As it turns out, the FileObject destructor closes the file descriptor it opened. What I stumbled upon is a fun “undefined behaviour” of not using Python’s library properly and the interaction of it and Unix’s semantics, with years and years of history 😄

This behaviour is due to a CPython implementation detail, it’s not in any spec and in may vary in other Python implementations.

Unfortunately, the library we are passing this file descriptor seems like it’s not bubbling the error up in the stack the operation the do on the fd fails, so this is probably the reason why we did not see an error anywhere!

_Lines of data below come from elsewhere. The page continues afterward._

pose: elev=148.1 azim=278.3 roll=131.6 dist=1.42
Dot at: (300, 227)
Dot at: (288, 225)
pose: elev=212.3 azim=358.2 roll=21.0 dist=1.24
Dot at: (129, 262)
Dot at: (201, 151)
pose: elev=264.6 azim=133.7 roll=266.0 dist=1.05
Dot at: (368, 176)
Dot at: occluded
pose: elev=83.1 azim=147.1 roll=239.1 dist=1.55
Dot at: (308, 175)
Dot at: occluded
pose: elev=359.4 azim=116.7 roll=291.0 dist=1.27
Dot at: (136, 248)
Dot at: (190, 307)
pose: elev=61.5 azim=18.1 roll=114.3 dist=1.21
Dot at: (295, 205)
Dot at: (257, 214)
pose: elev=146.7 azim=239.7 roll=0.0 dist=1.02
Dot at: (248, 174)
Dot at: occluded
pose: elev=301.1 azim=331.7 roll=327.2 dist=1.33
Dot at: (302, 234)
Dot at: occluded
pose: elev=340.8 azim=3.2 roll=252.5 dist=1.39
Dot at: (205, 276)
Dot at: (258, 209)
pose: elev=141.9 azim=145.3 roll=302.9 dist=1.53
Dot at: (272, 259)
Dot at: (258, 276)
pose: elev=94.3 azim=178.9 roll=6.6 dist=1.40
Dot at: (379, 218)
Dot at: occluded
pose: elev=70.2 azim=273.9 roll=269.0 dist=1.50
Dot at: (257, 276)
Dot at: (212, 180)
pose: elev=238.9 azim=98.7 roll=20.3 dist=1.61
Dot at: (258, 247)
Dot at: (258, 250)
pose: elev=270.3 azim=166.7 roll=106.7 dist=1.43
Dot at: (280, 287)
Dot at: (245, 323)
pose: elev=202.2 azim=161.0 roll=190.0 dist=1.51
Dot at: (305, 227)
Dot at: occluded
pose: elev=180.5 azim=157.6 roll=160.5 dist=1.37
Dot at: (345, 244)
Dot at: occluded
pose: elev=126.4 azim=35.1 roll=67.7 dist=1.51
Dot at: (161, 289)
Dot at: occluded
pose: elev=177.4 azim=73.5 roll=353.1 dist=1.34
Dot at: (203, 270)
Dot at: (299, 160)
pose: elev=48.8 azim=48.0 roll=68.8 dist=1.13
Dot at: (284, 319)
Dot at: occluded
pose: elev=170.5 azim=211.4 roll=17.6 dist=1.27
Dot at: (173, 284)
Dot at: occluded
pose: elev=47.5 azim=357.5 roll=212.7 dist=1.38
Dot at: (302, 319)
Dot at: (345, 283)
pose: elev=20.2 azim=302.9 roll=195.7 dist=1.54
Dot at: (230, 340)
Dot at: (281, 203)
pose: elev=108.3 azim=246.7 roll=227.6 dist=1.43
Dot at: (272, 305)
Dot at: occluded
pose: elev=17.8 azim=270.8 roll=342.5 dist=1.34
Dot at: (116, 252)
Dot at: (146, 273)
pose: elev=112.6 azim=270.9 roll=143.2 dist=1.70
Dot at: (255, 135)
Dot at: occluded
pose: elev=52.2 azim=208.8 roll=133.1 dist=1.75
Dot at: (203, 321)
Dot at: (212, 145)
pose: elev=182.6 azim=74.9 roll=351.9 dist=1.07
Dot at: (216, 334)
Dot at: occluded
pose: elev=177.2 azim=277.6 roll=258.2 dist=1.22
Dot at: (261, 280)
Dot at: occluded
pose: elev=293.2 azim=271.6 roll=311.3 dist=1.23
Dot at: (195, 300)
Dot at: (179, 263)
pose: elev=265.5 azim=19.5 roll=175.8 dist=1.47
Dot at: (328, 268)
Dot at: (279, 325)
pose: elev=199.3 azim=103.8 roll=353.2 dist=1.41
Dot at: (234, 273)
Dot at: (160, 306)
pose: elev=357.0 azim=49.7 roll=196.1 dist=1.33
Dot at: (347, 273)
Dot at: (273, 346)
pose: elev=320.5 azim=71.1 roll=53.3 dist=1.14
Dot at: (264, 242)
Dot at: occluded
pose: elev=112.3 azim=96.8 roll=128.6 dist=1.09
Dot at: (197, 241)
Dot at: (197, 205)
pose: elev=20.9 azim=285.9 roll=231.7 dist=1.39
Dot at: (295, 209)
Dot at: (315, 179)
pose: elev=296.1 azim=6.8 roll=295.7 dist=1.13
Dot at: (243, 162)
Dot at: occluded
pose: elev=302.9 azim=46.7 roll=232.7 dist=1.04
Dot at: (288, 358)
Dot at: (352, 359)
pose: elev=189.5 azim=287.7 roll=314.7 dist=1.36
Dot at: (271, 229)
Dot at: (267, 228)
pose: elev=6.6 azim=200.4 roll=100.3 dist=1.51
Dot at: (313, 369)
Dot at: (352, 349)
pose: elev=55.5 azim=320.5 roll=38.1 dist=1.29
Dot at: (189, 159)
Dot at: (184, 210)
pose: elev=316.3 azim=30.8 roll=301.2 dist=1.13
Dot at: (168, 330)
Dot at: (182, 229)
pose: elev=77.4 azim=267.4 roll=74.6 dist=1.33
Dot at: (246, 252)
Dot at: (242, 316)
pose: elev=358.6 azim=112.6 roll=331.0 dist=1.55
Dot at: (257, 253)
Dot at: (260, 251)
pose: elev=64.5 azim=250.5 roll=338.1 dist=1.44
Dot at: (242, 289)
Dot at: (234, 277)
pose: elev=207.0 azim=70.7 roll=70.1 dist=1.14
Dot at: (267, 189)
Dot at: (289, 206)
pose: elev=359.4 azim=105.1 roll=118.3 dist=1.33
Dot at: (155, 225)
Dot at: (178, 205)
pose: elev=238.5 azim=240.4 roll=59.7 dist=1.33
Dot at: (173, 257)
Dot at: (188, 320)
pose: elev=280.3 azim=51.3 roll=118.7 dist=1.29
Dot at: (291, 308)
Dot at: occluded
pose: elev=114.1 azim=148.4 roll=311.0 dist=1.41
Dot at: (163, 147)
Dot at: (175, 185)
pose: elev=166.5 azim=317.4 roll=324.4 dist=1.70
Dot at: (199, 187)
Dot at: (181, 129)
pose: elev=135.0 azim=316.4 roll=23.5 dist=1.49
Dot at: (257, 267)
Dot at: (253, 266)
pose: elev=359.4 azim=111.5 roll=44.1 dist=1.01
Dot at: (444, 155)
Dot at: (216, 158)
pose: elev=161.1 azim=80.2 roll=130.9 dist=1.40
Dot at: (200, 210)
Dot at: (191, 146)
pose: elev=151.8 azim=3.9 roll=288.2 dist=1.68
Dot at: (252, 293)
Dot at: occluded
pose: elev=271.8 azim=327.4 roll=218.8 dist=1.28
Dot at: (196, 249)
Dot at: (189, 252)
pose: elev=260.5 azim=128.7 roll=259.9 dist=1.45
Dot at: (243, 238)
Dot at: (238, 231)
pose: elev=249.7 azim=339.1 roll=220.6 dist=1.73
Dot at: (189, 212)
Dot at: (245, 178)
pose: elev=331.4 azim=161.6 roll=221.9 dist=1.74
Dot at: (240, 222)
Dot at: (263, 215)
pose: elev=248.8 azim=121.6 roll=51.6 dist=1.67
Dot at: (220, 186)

Finally, when coding in high level languages, like Python, we usually don’t have to think about this kind of interactions, but this is not always the case 🙂

🔦 Random thoughts

  • While we were not using a context manager, calling os.close passing it the fd, this is unsafe, as it will, in the best case, call close unnecessarily, and in the worst case close the wrong fd, as they are reused and it can be allocated somewhere else in the process. There seem to be so many ways to mess up with file descriptors, I definitely did not see this coming when I was in my first OS class in uni 😂
  • Safe(r) systems programming: to my knowledge, Rust is the only popular language that models this right, reducing the chances of messing up
  • Found this short read on different Python implementation’s GC’s, they explicitly mention this case, but with .write, which works fine but depends on said CPython’s reference counting implementation detail
  • I could have avoided this if I had used the API the way it’s supposed to, but at least I’ve learnt something new!